→ PASSAGE SHOWN
▼
Re: OT - Tomatoes



On Sat, 10 Jan 2009 23:10:55 +0000, The Older Gentleman wrote:

BryanUT <nestle12@xxxxxxxxxxx> wrote:

Grow as much food as you can (and preserve it), it is easy.
Berries, fruit trees, roots, nuts, veggies, meat, eggs, dairy,
enjoy your land, I only have 1/4 acre.

Share and cooperate with you neighbors. The earth wants to grow
things.

In our back garden, we have several fruit trees. Plus three
beehives, and a chicken coop with three chooks. (OK, so that's not
really 'growing').

Nothing tastes as good as vegetables that have spent an hour or two,
no more, between ground and table.

I knew this topic would come back around what with the economy and
all.... I need to take a crack at it, too, because I sent TOGs link
to a bunch of friends. Here's what I said:

Having grown up in the Great Depression, Dad would not pay money for
chicken when we went out to eat. In the 1930s (in the country)
▲
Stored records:
▼
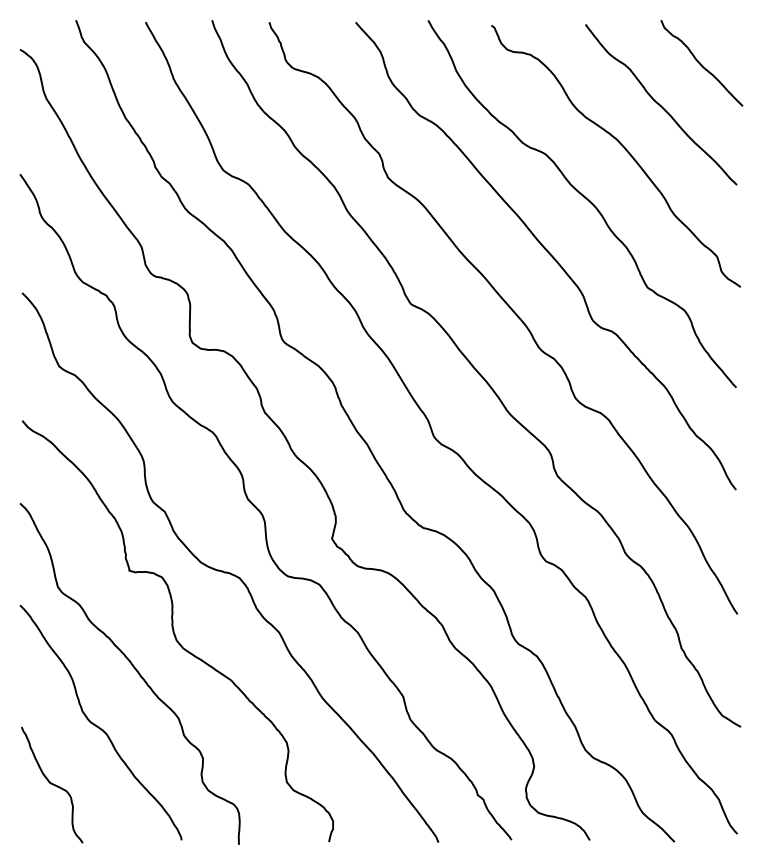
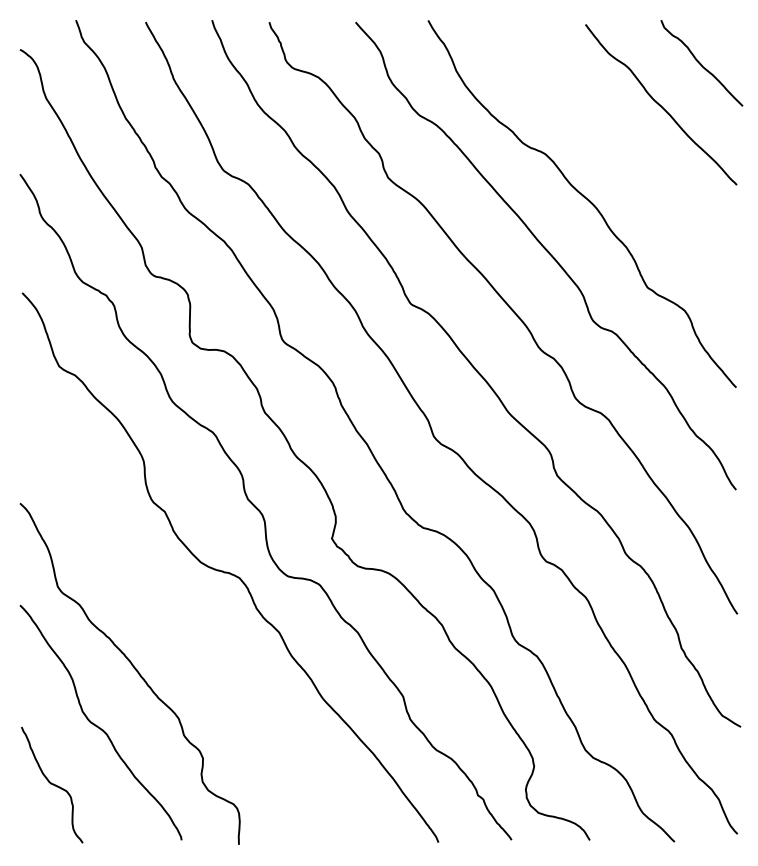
curve at (623, 148): present -> none
curve at (175, 633): present -> none
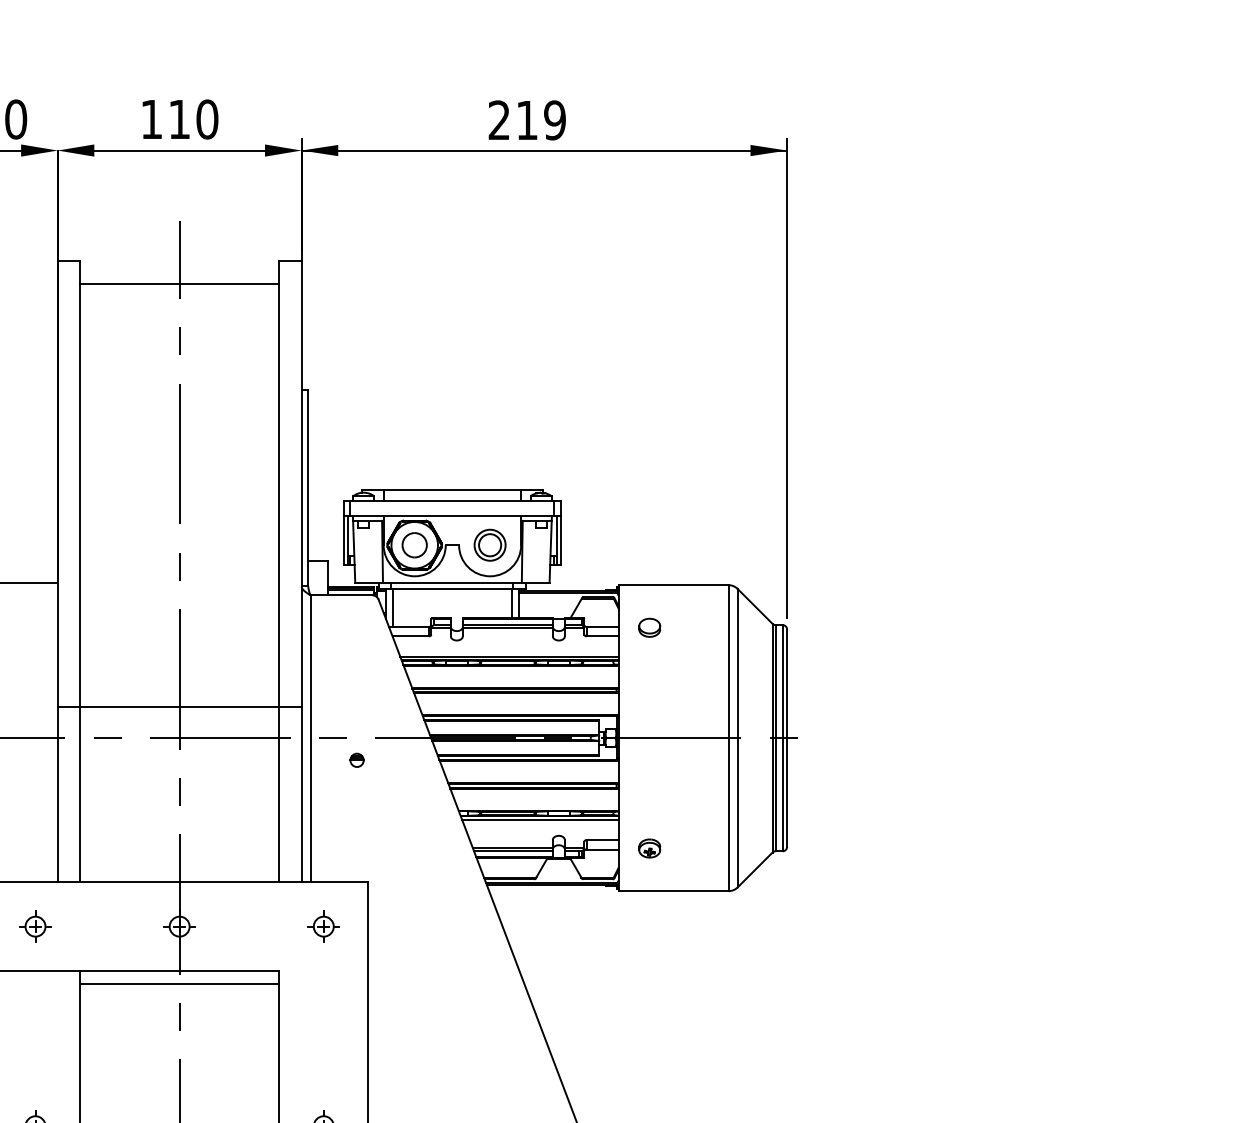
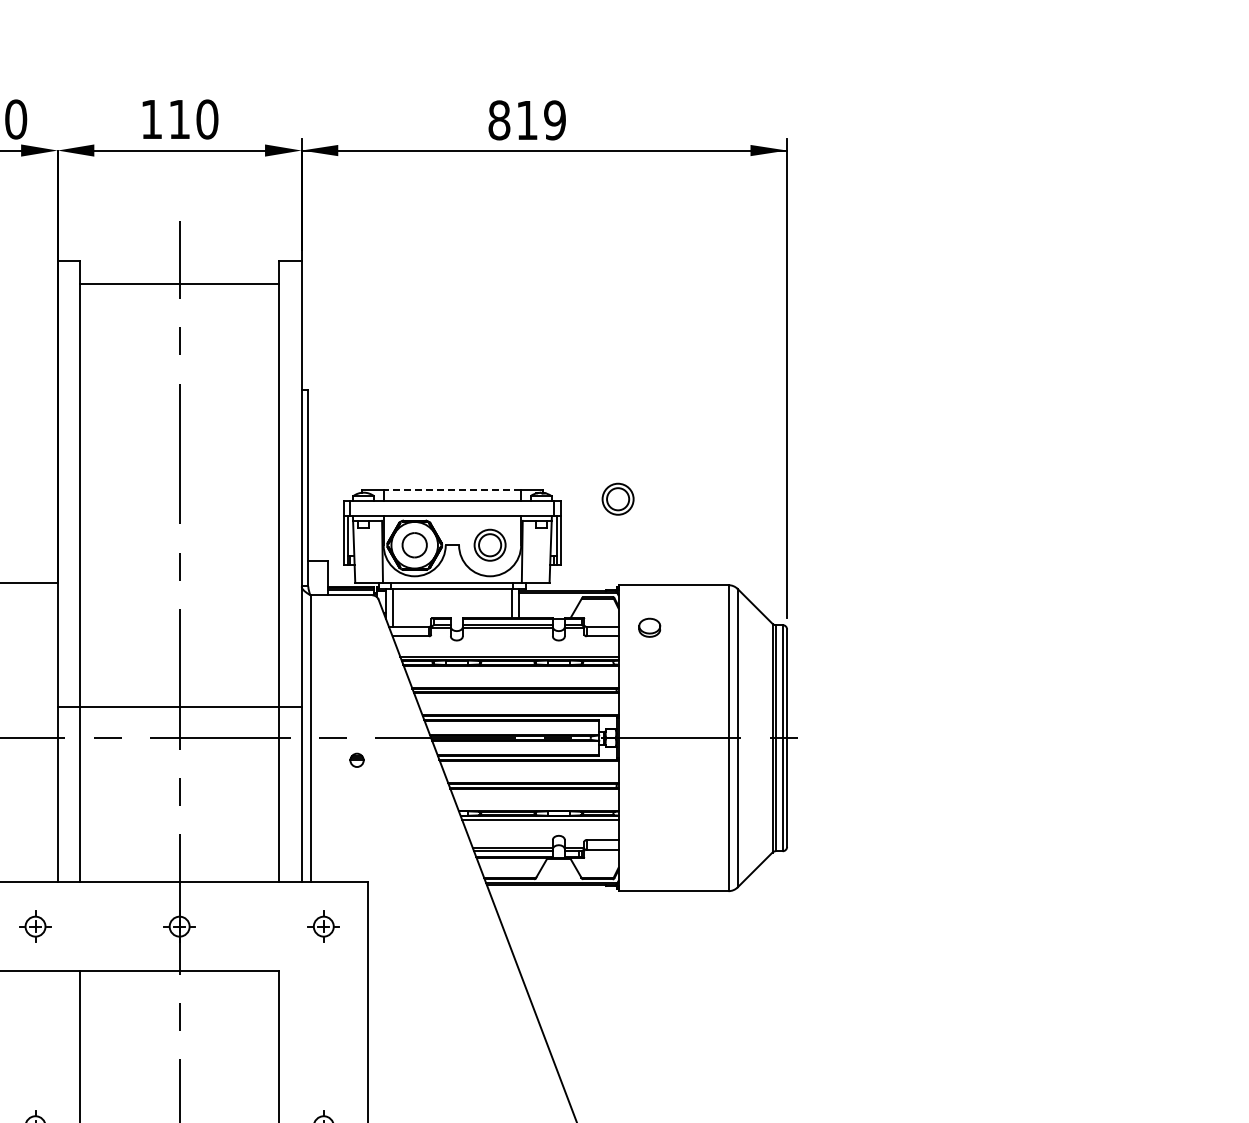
text at (499, 120): 219 -> 819
line at (452, 489): solid -> dashed
part at (617, 498): none -> present
part at (649, 848): present -> none
line at (179, 984): present -> none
▲
→ STATED TASK 1
From the forum post on tomatoes, extract the passage from "On Sat, 10 Jan" up to and including "it is easy.".
→ STATED TASK 2
According to the forum post on tomatoes, how many chooks are in the chicken coop?

→ FULL RESPONSE 1
On Sat, 10 Jan 2009 23:10:55 +0000, The Older Gentleman wrote:

BryanUT <nestle12@xxxxxxxxxxx> wrote:

Grow as much food as you can (and preserve it), it is easy.

→ FULL RESPONSE 2
Three.